Advisor of the month: May 2018
María del Carmen Caña Jiménez
Department of Modern and Classical Languages and Literatures, College of Liberal Arts and Human Sciences
What do you enjoy about your role in advising?
I thoroughly enjoy meeting with my students and discussing their academic career, and personal interests. I maintain an open door policy and I believe that advising is one of the most fulfilling aspects of my job at Virginia Tech as it allows me to truly get to know and guide my students as they become productive adults in society. I furthermore enjoy following up with my advisees once they leave VT, as it gives me an opportunity to see how far they have gone. In advising, I enjoy tailoring my students' interests, strengths, and weaknesses to the academic and extra-curricular offerings at VT. Some of the most fulfilling advising has come from opening a new door for a student who thought they had their career figured out. By challenging them to think outside the box, I am able to see them make great strides as students, scholars, and people.
In what ways have you contributed to advising in your department/area?

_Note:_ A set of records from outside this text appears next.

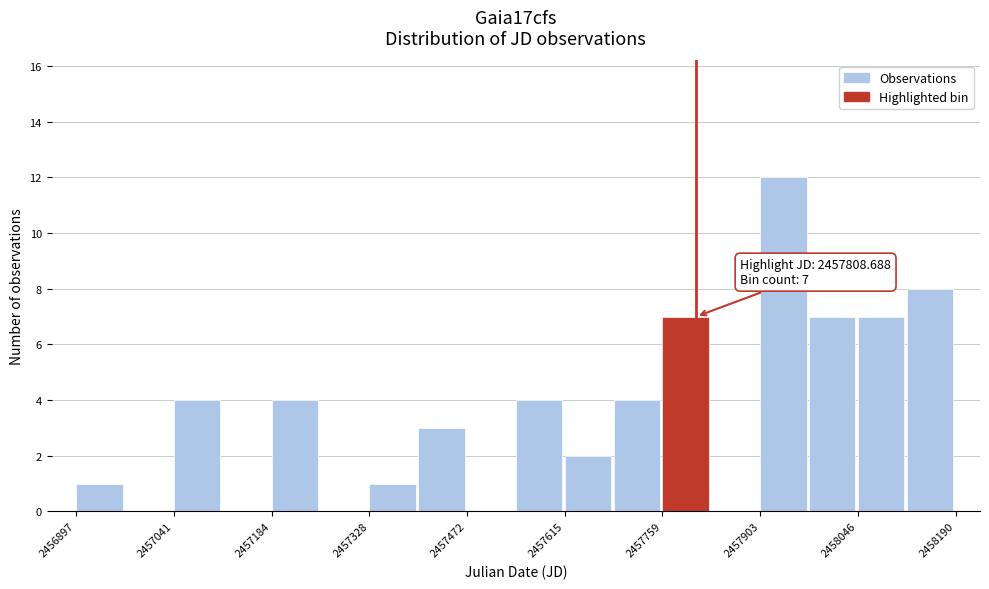

Read against the x-axis, roughly where is the centre of the tallest bar?

2457940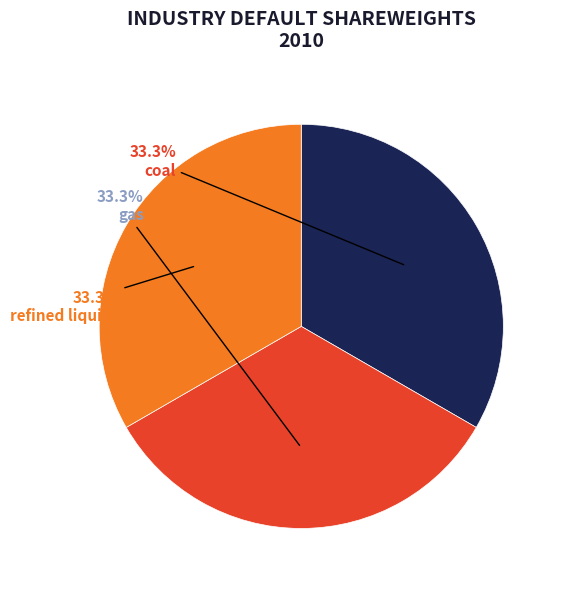

Does any single category account for the majority?

No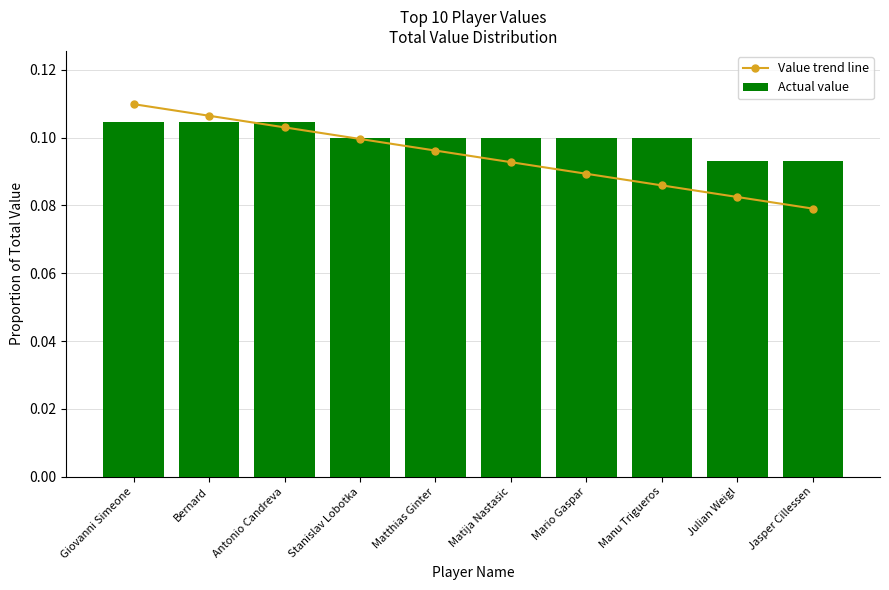

Count the Actual value values in the range 0 to 1.

10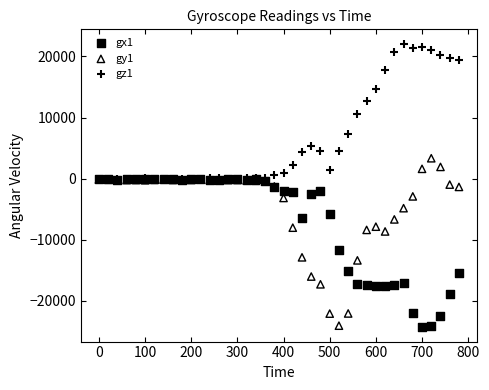

Which series reaches the maximum Y coordinate?

gz1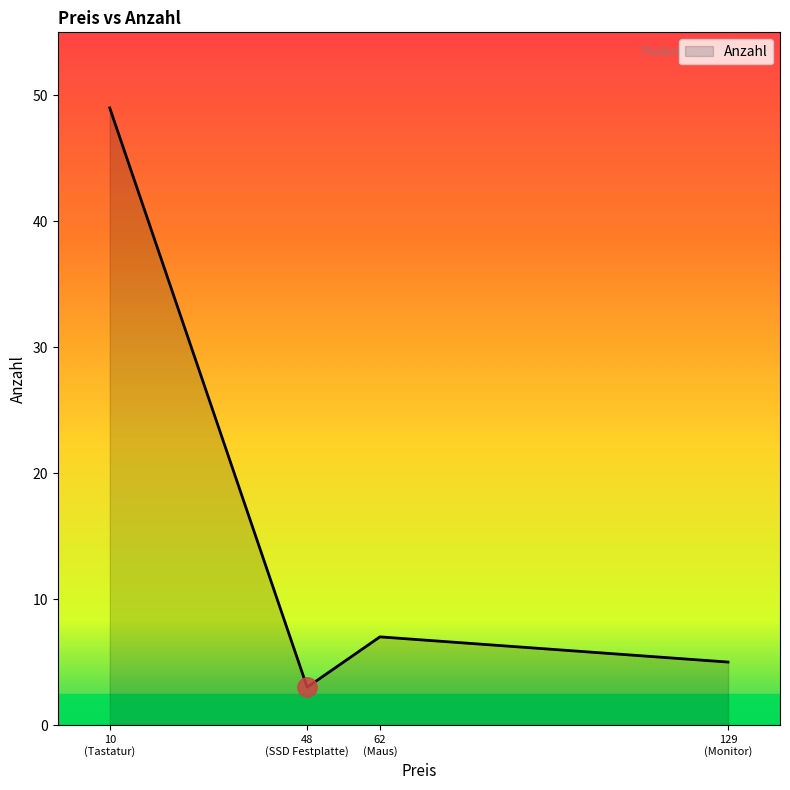

What is the sum of all values?

64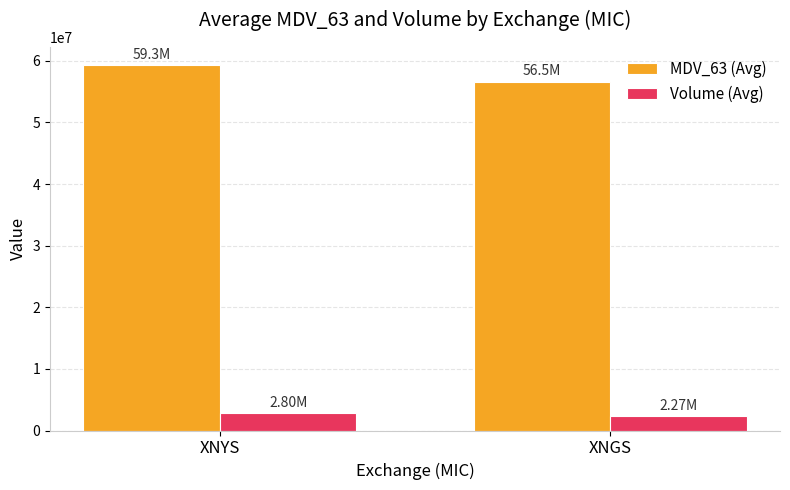

Rank the categories by MDV_63 (Avg) value from lowest to highest.

XNGS, XNYS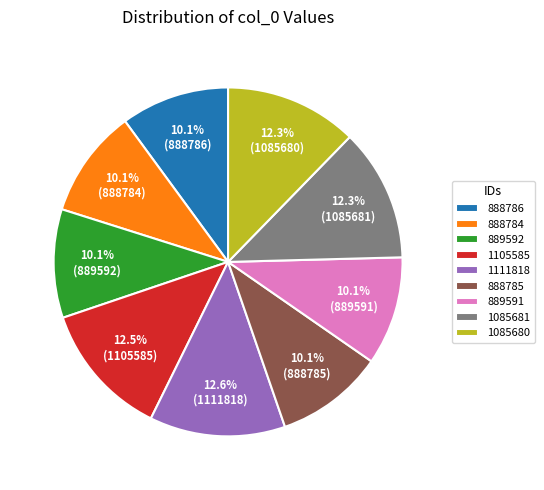

To the nearest percent, what portion does 1111818 represent?

13%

I have developed advising brochures regarding careers in my area, and have attended many recruiting events wherein I have had the opportunity to advise potential and incoming students on the academic opportunities available to them in FLL. I am particularly proud of the work on the brochure, as it helps current and prospective students envision their next steps after graduating from VT. In December 2015, I organized and co-hosted a recruitment event for Hispanic high school students from Harrisonburg County Schools, where I provided them with important academic and career information. Again, I strongly believe that effective advising takes into consideration what our students hope to achieve in the short and long term. I also serve as a faculty advisor for a RSO, Olé at VT, a flamenco dance group that was borne from dance classes I taught both informally and as a special study. I have furthermore served as an advisor for an Honors Seminar in Hillcrest Hall. I am also a Faculty principal of the Residential College at West Ambler Johnston. In addition to my official advising duties, I constantly serve as an informal advisor to Hispanic/Latino students. Together with the Hispanic/Latino Caucus I established biweekly mentoring lunches at El Centro as an effort to develop mentoring networks among Hispanic/Latino students, faculty and staff.
What advice would you give to other professionals who want to a make a difference in the life of their students?
Get to know your advisees and their interests. By getting to know our students in their many facets, we can help them make the most productive decisions here at VT. Academic advising should be seen as more than simply completing a checksheet—it is how we can ensure our students get the most out of their education and experience at VT. It is a rewarding experience for students and ourselves as advising professionals, as we share in their many successes and accomplishments in Blacksburg and beyond.